* [Exercises to complete]:
- A) In two sentences, summarize the blog comment thread responding to Gledwood's low mood.
- B) Write the next part of the blog comment thread responding to Gledwood's low mood, picking up after its final line.

* [Text under study]:
---

I hope that cheered you up a bit.
xx
Anna

Furtheron said...

This too shall pass... hang in there, sometimes you just are what you are for whatever reason there is no reason so just live through it there will be a brighter day

bugerlugs63 said...

Hi Gledwood, Sorry you're feeling down . . . I'm a bit melancholic (sp?) tonight too . . . but I haven't used so that's good.
You know when you look at your record of posts (not stats, just posts) and it says 1 person has "+1'd" a post, what does it mean? It shows how many views and comments then some posts have +1 next to them and if you click on that, it shows you who has +1'd it . . . what does it mean?
I hope you know, thanks x x

Jeannie said...

Take care of yourself but try not to wallow. Tempt yourself with something tasty. Go for a walk.

Syd said...

Sorry, Gleds, that you are feeling depressed. Perhaps you need to talk to a shrink. Hope that things will be better for you soon. I don't know how to help other than to just say that I do care about you.

bugerlugs63 said...

Hi Lovey, I hope you're feeling a bit brighter today? I'm sure you know that if you've been using - then not using, you will get depressed. It only really works as "anti-depressant" if it's constant use . . . which is rarely an option.
I worked out what that +1 means, it's a recommendation on google reader . . . but I expect you knew that.
I would post some pics of your litter . . . but for some reason my camera/phone wont charge. Geekster is back from Spain now so maybe he'll fix it. If so I will put some Robos up for you. Prayers for some joy to come your way, today! with love x

Akelamalu said...

I'm sorry to hear this Gleds, hang in there matey. xx

Gattina said...

No wonder with this cold and rainy weather, it really doesn't help to get out of a depression !

Gledwood said...

---

* [Extracted records]:
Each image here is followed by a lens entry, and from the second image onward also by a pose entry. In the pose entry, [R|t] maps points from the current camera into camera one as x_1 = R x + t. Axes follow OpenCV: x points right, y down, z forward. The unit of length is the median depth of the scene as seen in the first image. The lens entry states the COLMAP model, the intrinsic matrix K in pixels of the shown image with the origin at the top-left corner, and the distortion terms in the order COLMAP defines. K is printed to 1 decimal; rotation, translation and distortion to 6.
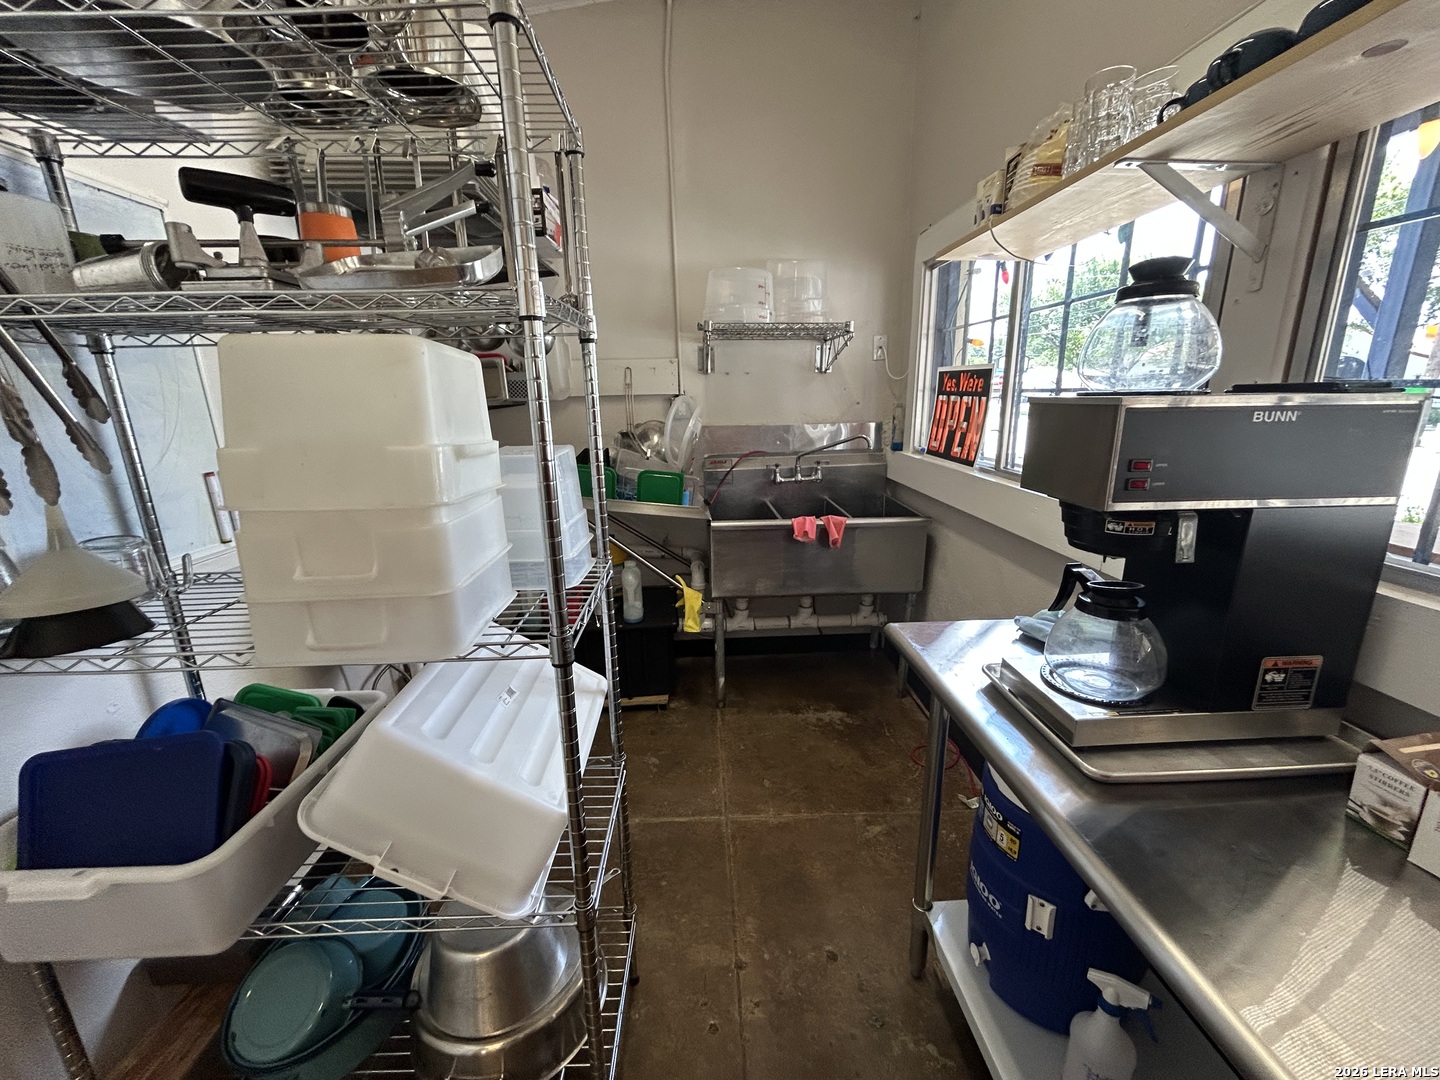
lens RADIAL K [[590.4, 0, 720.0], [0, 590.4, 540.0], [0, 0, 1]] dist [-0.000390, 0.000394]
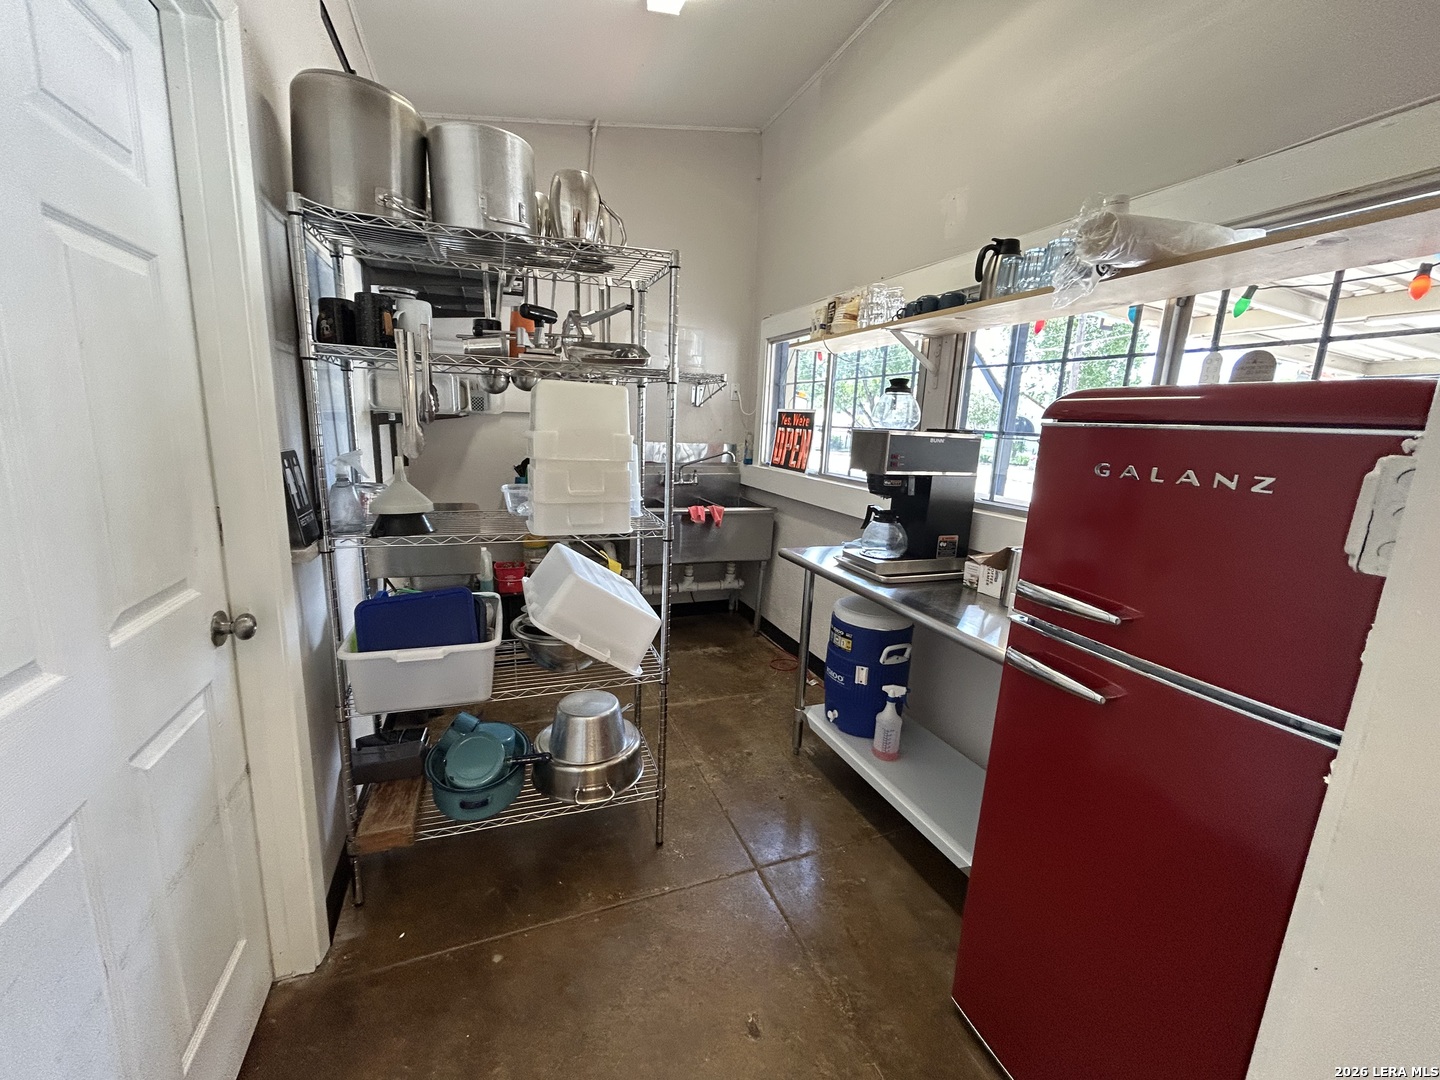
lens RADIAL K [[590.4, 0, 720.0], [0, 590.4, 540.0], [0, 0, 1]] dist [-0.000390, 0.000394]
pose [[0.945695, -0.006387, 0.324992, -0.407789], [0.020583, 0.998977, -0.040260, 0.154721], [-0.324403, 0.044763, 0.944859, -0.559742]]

---

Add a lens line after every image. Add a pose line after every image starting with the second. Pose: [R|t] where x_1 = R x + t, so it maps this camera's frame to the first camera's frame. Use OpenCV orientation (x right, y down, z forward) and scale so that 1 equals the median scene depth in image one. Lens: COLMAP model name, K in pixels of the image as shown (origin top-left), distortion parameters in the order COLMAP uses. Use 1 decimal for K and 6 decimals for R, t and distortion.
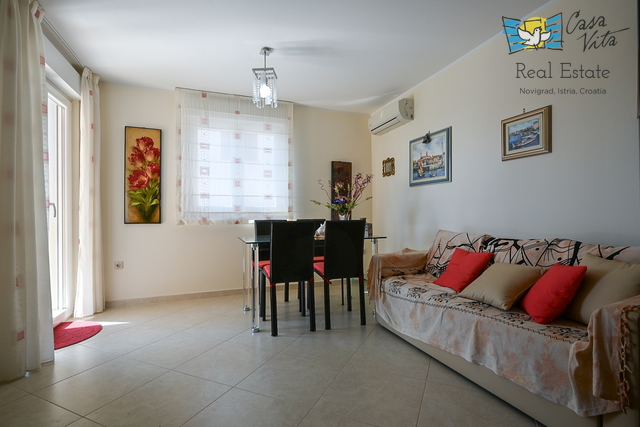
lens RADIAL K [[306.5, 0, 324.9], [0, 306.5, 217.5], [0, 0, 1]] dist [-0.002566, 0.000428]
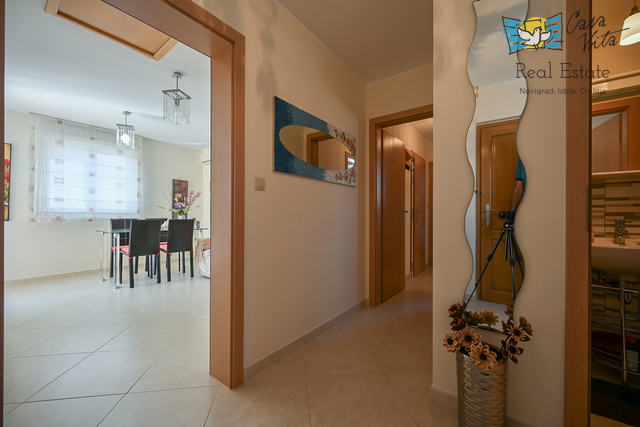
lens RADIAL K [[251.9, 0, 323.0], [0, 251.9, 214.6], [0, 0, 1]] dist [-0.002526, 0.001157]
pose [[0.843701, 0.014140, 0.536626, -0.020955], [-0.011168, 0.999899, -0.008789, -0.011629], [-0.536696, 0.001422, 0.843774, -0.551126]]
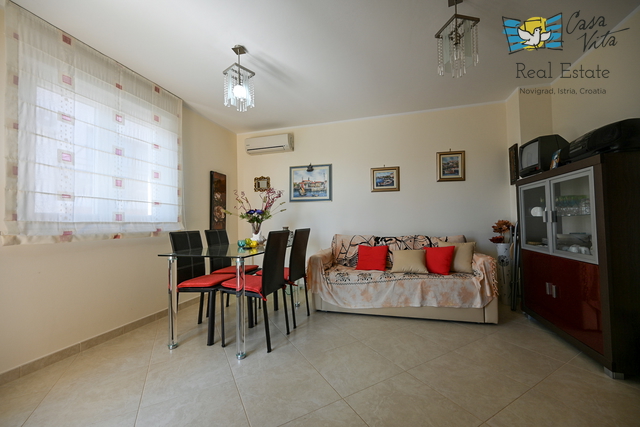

---

* [Answers for the exercise]:
- A) Several commenters respond to Gledwood feeling down with sympathy and suggestions, such as hanging in there, going for a walk, talking to a shrink, or blaming the cold and rainy weather. One commenter, bugerlugs63, also asks what the "+1" next to some posts means and later works out that it is a recommendation on google reader.

- B)
BEVERLEY: oh I don't know what you could have done. I kept trying to tell myself it was a sulk as much as a depression because I had gone to antidrugs group therapy that I didn't really want to be at at all, so I told myself I was just in a bad mood because of that... but it didn't work, I felt crap all day and didn't sleep last night. I only slept this morning. I feel a bit better today.

ANNA GRACE: you were having manic episodes at school? Did you get your SAT and all that? I was wondering whether the adult education maths course had anything to do with that... I look 4ward to reading your Bipolar Scandal post. Have you ever been psychotic and depressed? Or just psychotic manic? Some people are unlucky enough to get both you know? As for the TV show about the schizoaffective cop, that sounds really interesting I will have to watch it. When I get a chance... If I ever get TV back. As there is zero reception where I currently live...

FURTHERON: it's mostly passed already. Well I HOPE it has....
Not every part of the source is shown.